2 Corinthians 2:14
Now thanks be unto God, which always causeth us to triumph in Christ, and maketh manifest the savour of his knowledge by us in every place.
Now thanks be unto God,.... The apostle having mentioned the door that was opened for him at Troas, to preach the Gospel with success, calls to mind the great and manifold appearances of God for him and his fellow ministers, in blessing their labours to the conversion of many souls; which causes him to break forth into thanksgiving to God, on this account: what he takes notice of, and is thankful to God for is, that he
always causeth us to triumph in Christ; not only had done so, but continued to do so: some versions ascribe this act of triumph to God, as his act, reading the passage thus, "now thanks be unto God, who triumphs over us", or "by us in Christ"; who has conquered us by his grace, and made use of us as instruments for the conversion of sinners; and so first triumphed over us, having subdued us to himself, and then over others by us, in whose hearts the arrows of his word have been sharp and powerful: so the word is used for the person's own act of triumph spoken of, Co 2:15, but here it signifies, as words do in the Hebrew conjugation "Hiphil", which most commonly denotes an effect upon another, or which is caused and produced in another, and is rightly rendered, "which causeth us to triumph"; and refers not to the triumph of faith, common with the apostles to other believers; though this is in Christ, in his righteousness, death, resurrection, ascension, session at God's right hand, and intercession; and is what God causes, and to whom thanks is to be given for it: but this is a triumph peculiar to ministers of the Gospel, who are made to triumph over men and devils, over the world, the reproaches, persecutions, smiles, and flatteries of it; over wicked men, by silencing them, stopping the mouths of gainsayers, refuting false teachers, and preserving the Gospel pure, in spite of all opposition; and by being made useful to the turning of many souls from darkness to light, and from the power of Satan unto God: and this is
in Christ: it is owing to the victory he has got; it is by his strength, it is in his name, for his sake, and because of his glory herein concerned: and
always; wherever the ministers of Christ are called to labour, and wherever the Gospel is purely and powerfully preached by them, some good is done; and they are made to triumph over hell and earth, over sin, Satan, and the world; and for all this, thanks is due to God; for he it is that causes them to triumph, or they never could; as will easily appear, if we consider what poor weak instruments they themselves are; what opposition is made against them; what wonderful things are done by them; by what means they triumph, by the preaching of the cross, and that in the midst of the greatest pressures and afflictions.
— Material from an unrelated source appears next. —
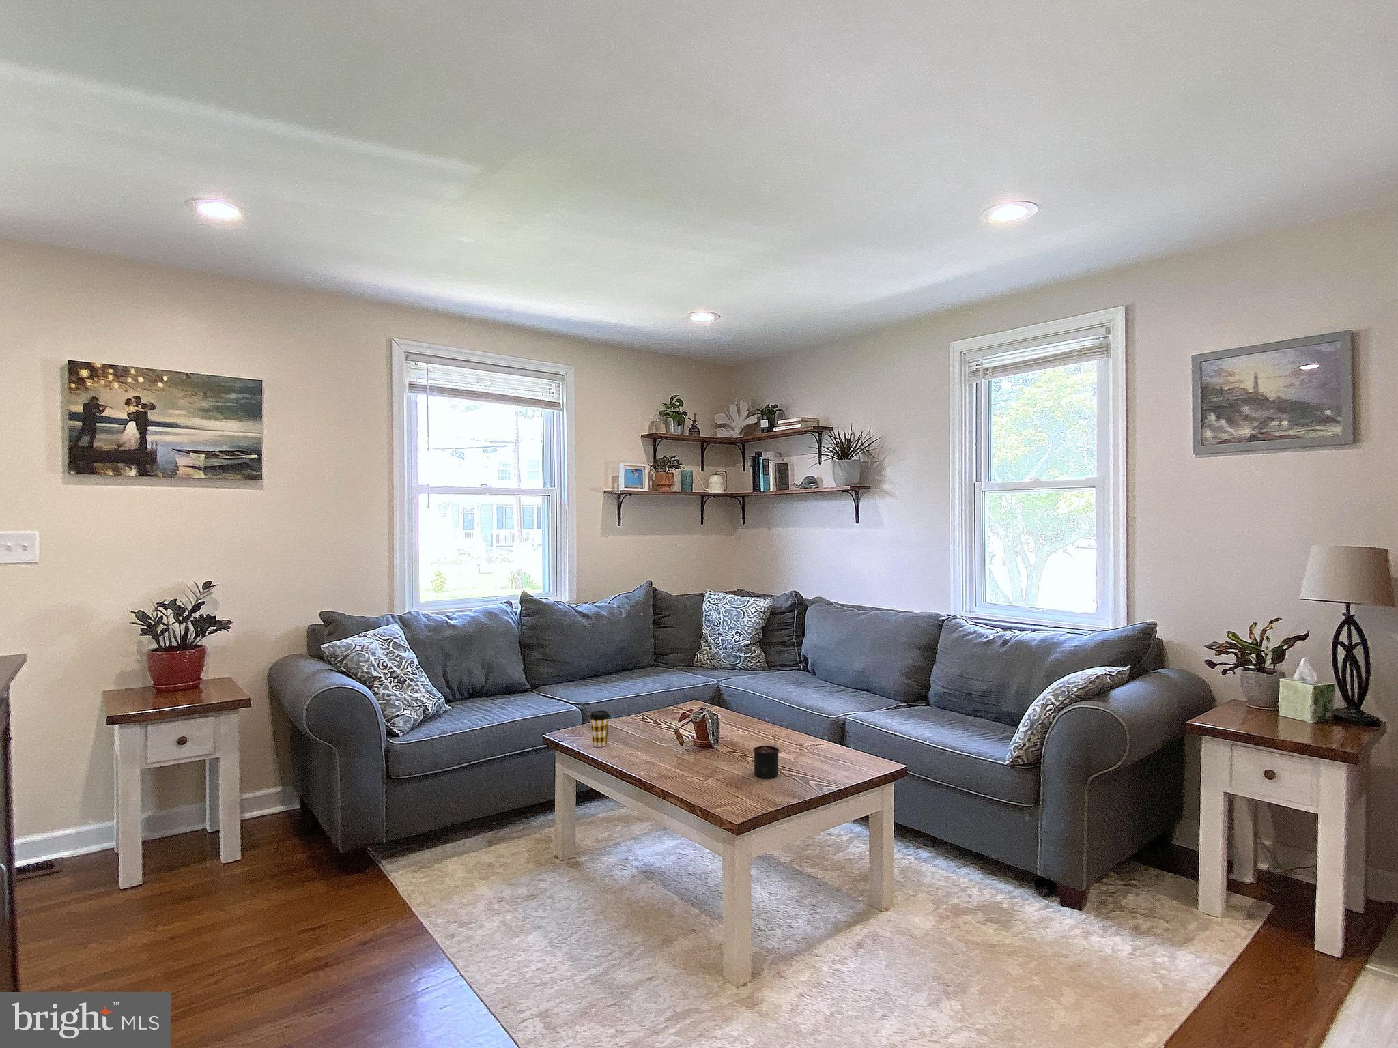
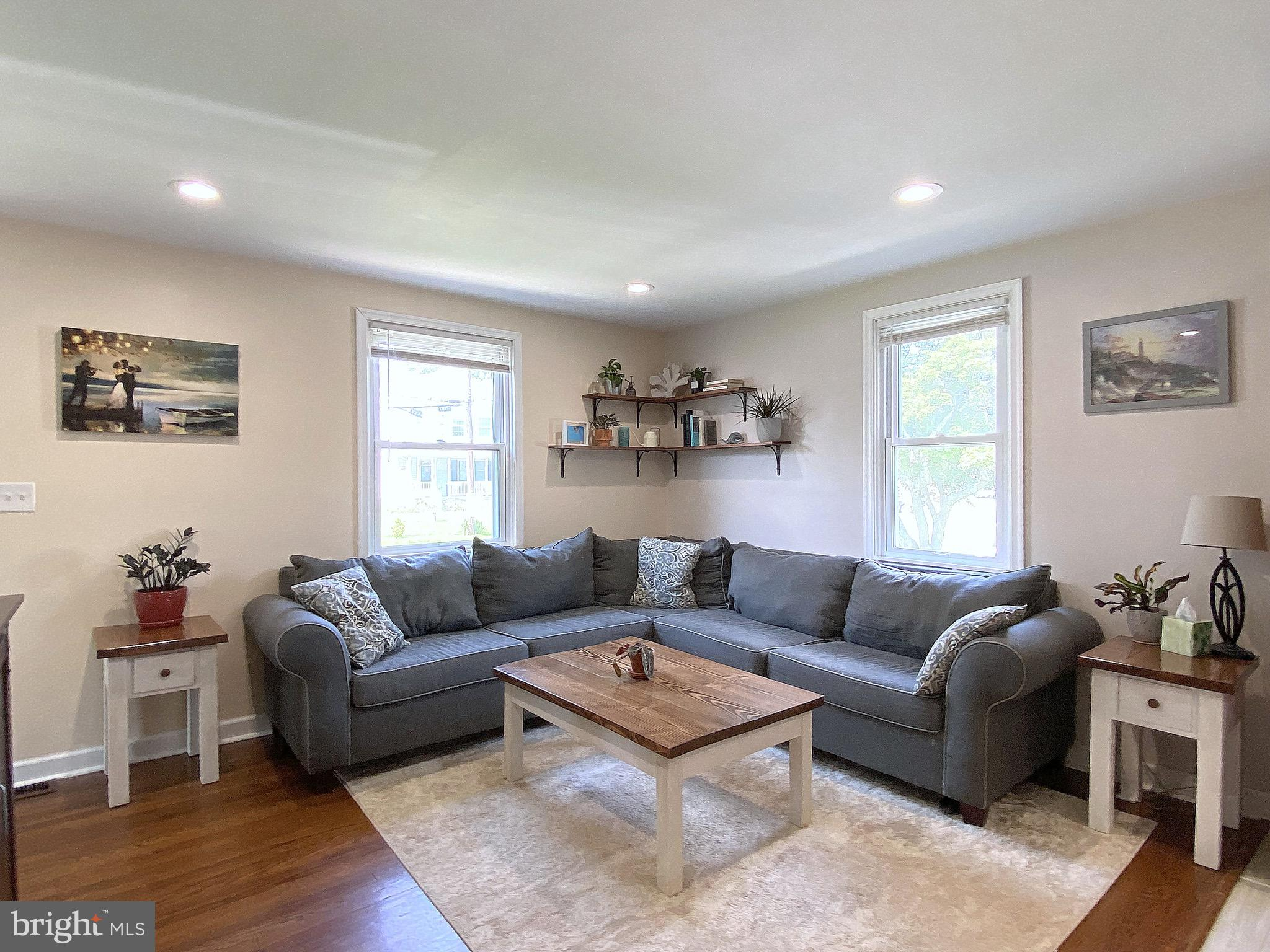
- coffee cup [589,710,610,747]
- candle [752,736,779,779]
Thanks are also given to God, that he
maketh manifest the savour of his knowledge by us in every place; by "his knowledge" is meant, either the knowledge of God, who causes the ministers of the Gospel to triumph; or the knowledge of Christ, in whom they triumph; or rather of both, of the knowledge of God in Christ; and designs the Gospel, which is the means thereof: and which is said to have a "savour" in it, and denotes the acceptableness of it to sensible souls; and the good name, fame, and credit, which Christ has by the faithful ministration of it; and is an allusion to Song of Solomon 1:3. Now this, God is said to make manifest; it was hid before, hid in himself, and to the sons of men; it was like a box of ointment shut, but now opened by the preaching of the word, which diffuses a fragrant smell; and therefore he is said to make it manifest "by us": the ministers of the Gospel, who openly, boldly, and faithfully preach it; and "by manifestation of the truth"; spread the savour of it, and that "in every place", where they come; their commission being at large, to go into all the world, and preach the Gospel to every creature.